[The data]
<<<<

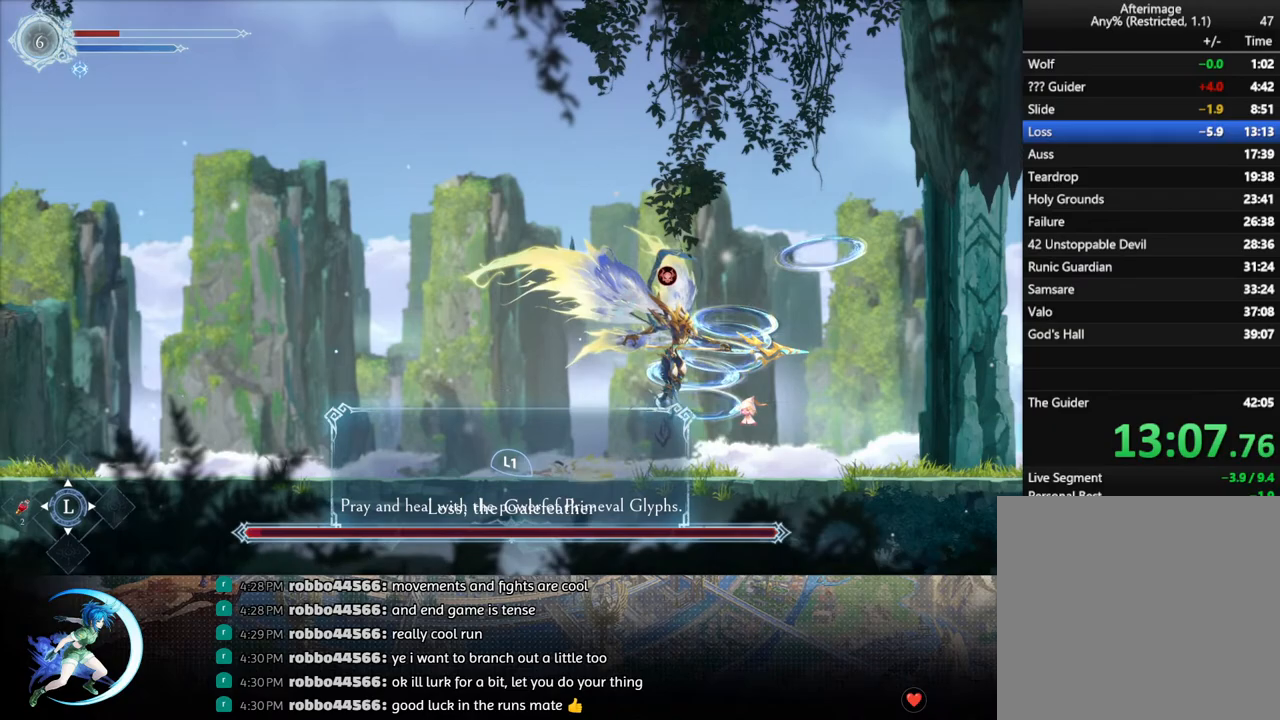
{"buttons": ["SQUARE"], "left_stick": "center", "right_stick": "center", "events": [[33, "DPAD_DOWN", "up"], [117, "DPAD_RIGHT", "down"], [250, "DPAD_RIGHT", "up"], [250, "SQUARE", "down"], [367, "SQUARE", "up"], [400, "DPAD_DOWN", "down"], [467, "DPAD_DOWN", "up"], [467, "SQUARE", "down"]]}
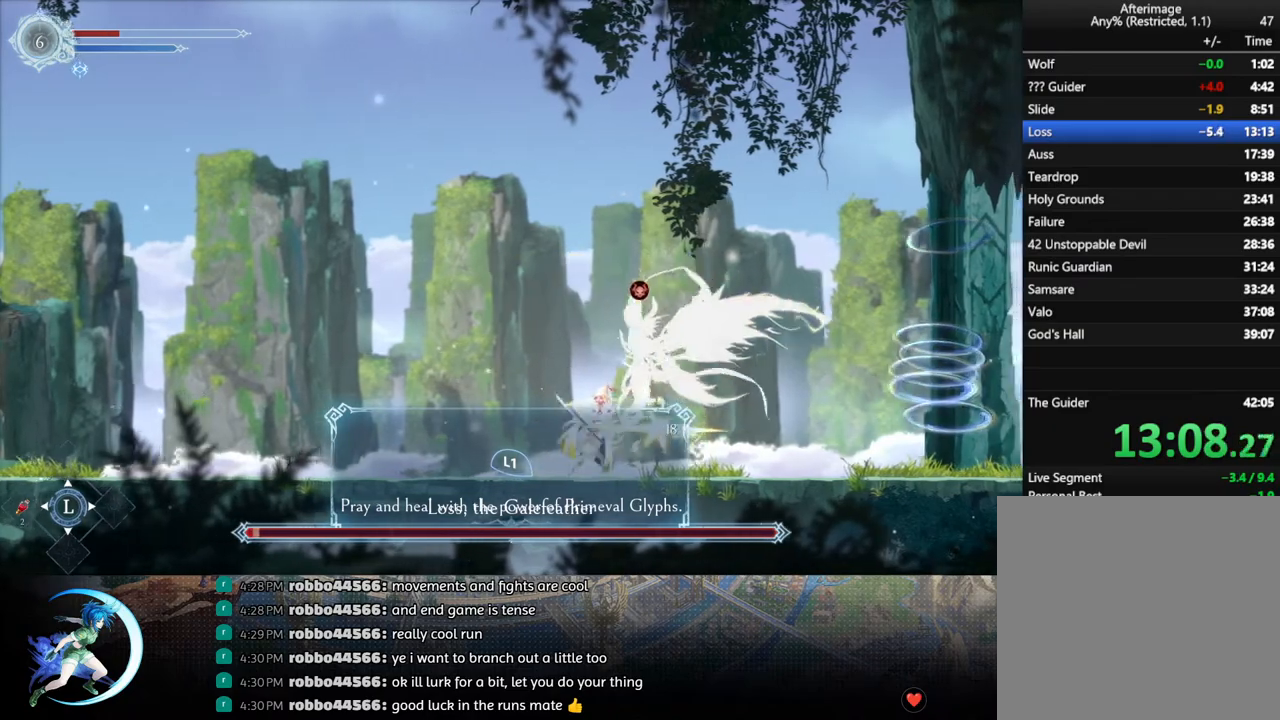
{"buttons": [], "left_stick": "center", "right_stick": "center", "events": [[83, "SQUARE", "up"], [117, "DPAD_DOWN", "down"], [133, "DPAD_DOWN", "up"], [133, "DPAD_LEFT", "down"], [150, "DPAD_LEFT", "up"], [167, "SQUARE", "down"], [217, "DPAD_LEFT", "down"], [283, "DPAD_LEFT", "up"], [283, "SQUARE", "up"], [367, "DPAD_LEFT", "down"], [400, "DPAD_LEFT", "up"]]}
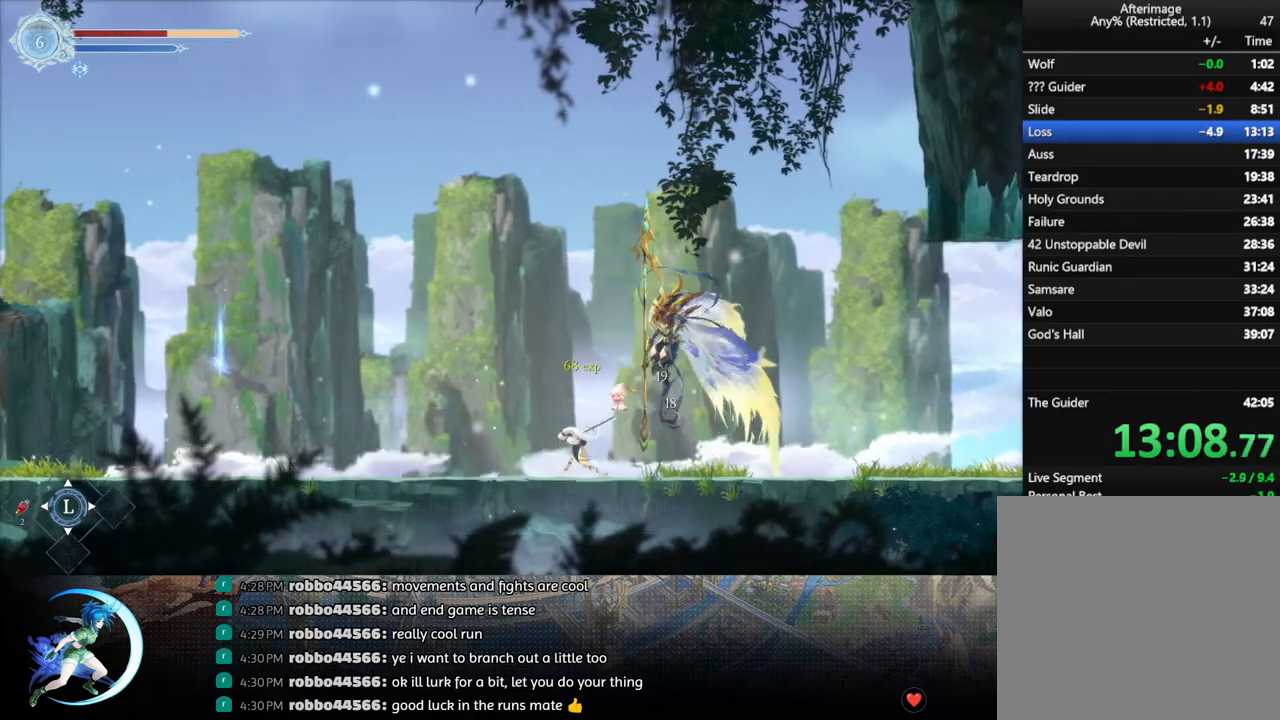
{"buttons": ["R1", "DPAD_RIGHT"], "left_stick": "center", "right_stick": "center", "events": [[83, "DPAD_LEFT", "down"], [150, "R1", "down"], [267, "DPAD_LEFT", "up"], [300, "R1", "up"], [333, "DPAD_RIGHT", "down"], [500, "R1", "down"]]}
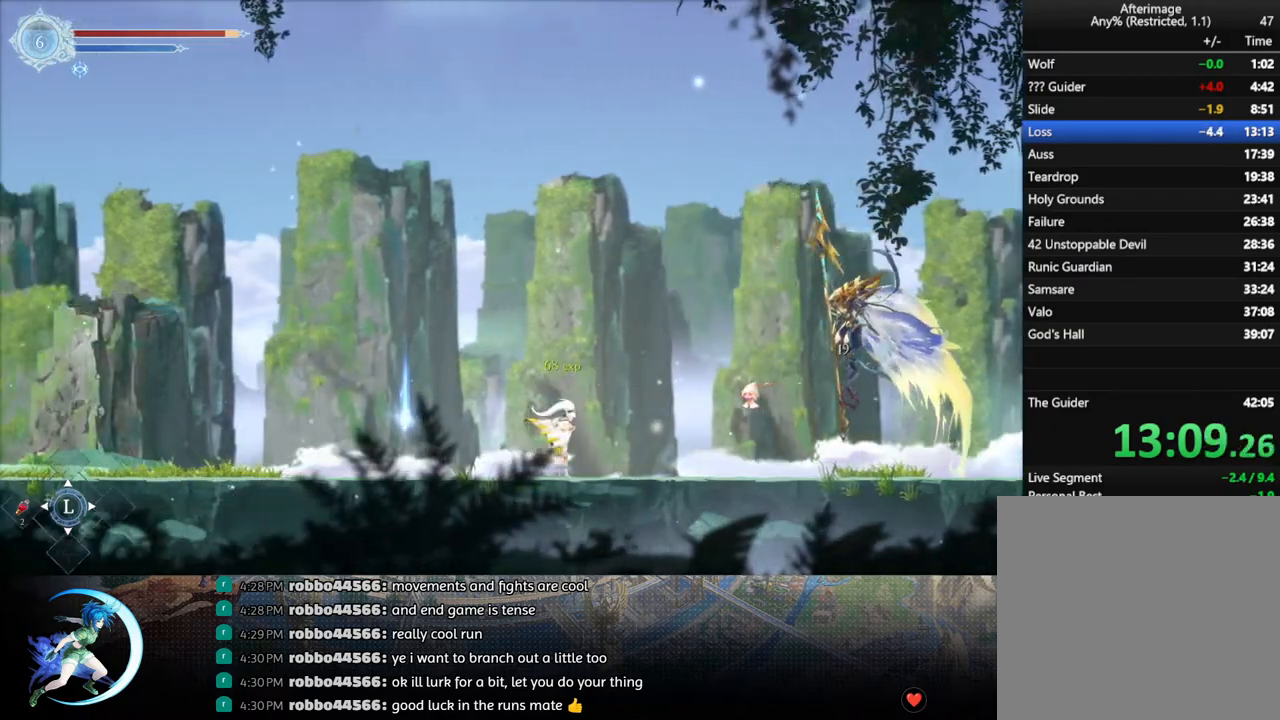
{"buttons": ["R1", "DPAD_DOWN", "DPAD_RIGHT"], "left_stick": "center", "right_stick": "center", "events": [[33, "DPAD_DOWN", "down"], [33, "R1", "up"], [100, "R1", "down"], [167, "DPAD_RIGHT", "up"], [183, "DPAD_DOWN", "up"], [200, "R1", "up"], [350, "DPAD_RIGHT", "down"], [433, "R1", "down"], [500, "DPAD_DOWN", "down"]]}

>>>>
<<<<

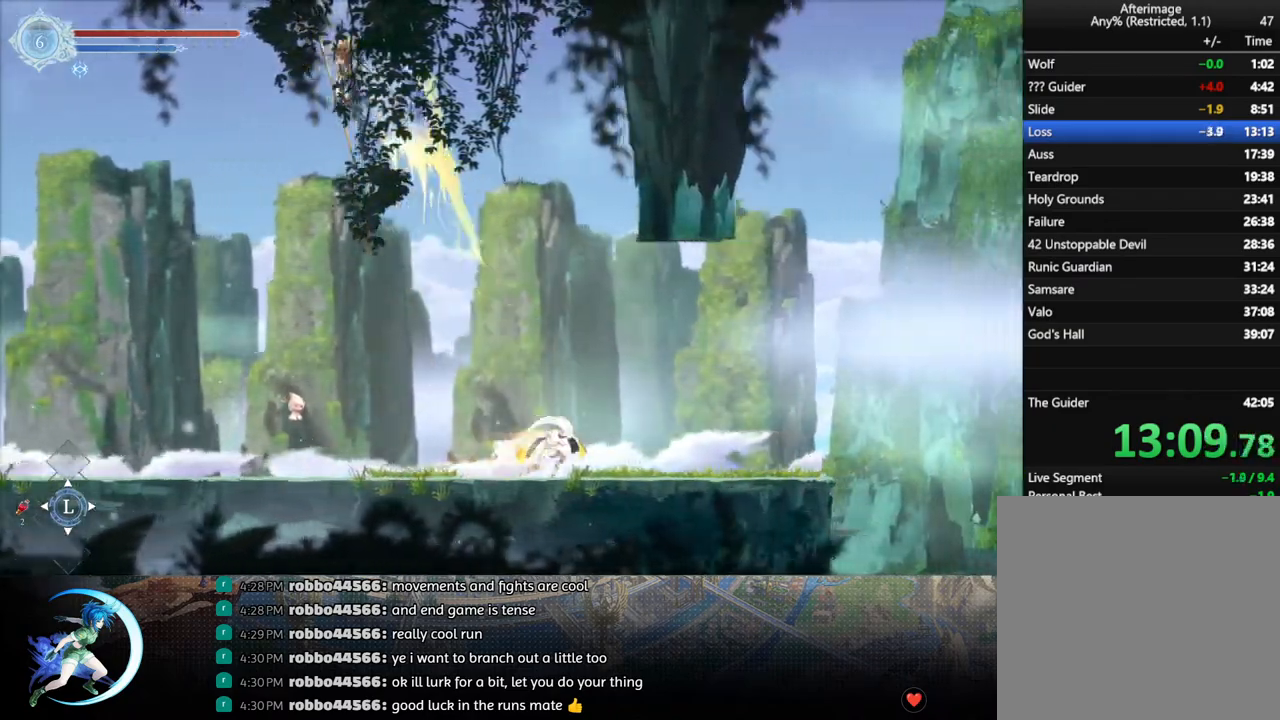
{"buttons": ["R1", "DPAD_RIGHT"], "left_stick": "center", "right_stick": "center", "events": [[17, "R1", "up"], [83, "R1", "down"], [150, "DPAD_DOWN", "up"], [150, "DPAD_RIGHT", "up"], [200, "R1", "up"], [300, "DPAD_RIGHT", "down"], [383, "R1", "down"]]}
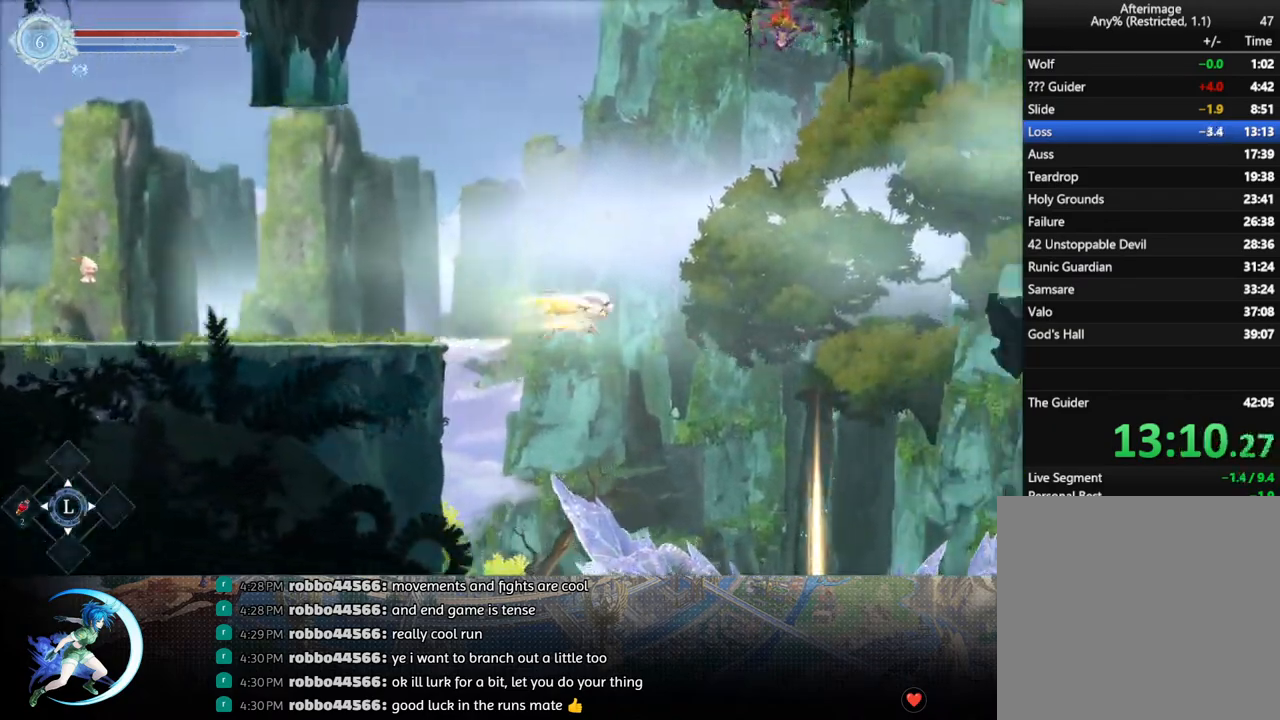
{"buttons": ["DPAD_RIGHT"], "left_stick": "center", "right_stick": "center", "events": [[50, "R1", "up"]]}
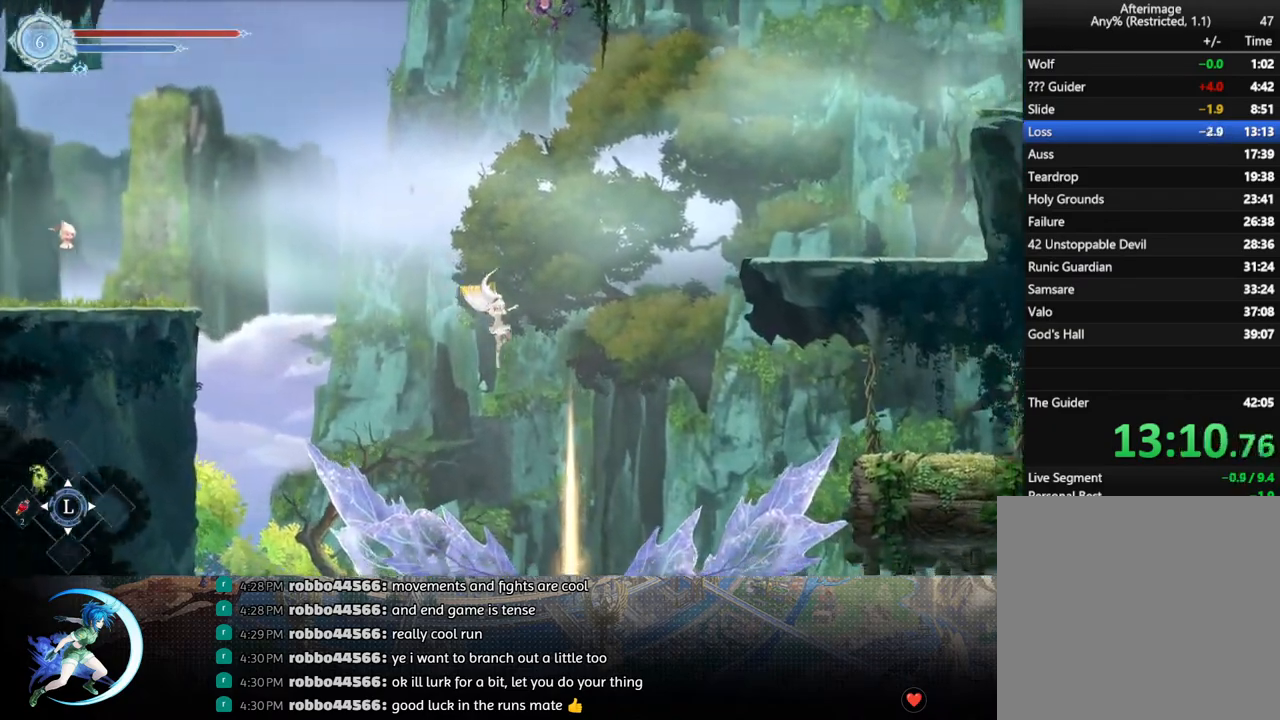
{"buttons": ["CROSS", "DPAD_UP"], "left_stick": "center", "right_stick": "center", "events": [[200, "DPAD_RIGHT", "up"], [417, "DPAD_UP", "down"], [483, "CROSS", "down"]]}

>>>>

[Activity] All lines that hold the word "SQUARE" should be copied from the data.

[Answer below]
{"buttons": ["SQUARE"], "left_stick": "center", "right_stick": "center", "events": [[33, "DPAD_DOWN", "up"], [117, "DPAD_RIGHT", "down"], [250, "DPAD_RIGHT", "up"], [250, "SQUARE", "down"], [367, "SQUARE", "up"], [400, "DPAD_DOWN", "down"], [467, "DPAD_DOWN", "up"], [467, "SQUARE", "down"]]}
{"buttons": [], "left_stick": "center", "right_stick": "center", "events": [[83, "SQUARE", "up"], [117, "DPAD_DOWN", "down"], [133, "DPAD_DOWN", "up"], [133, "DPAD_LEFT", "down"], [150, "DPAD_LEFT", "up"], [167, "SQUARE", "down"], [217, "DPAD_LEFT", "down"], [283, "DPAD_LEFT", "up"], [283, "SQUARE", "up"], [367, "DPAD_LEFT", "down"], [400, "DPAD_LEFT", "up"]]}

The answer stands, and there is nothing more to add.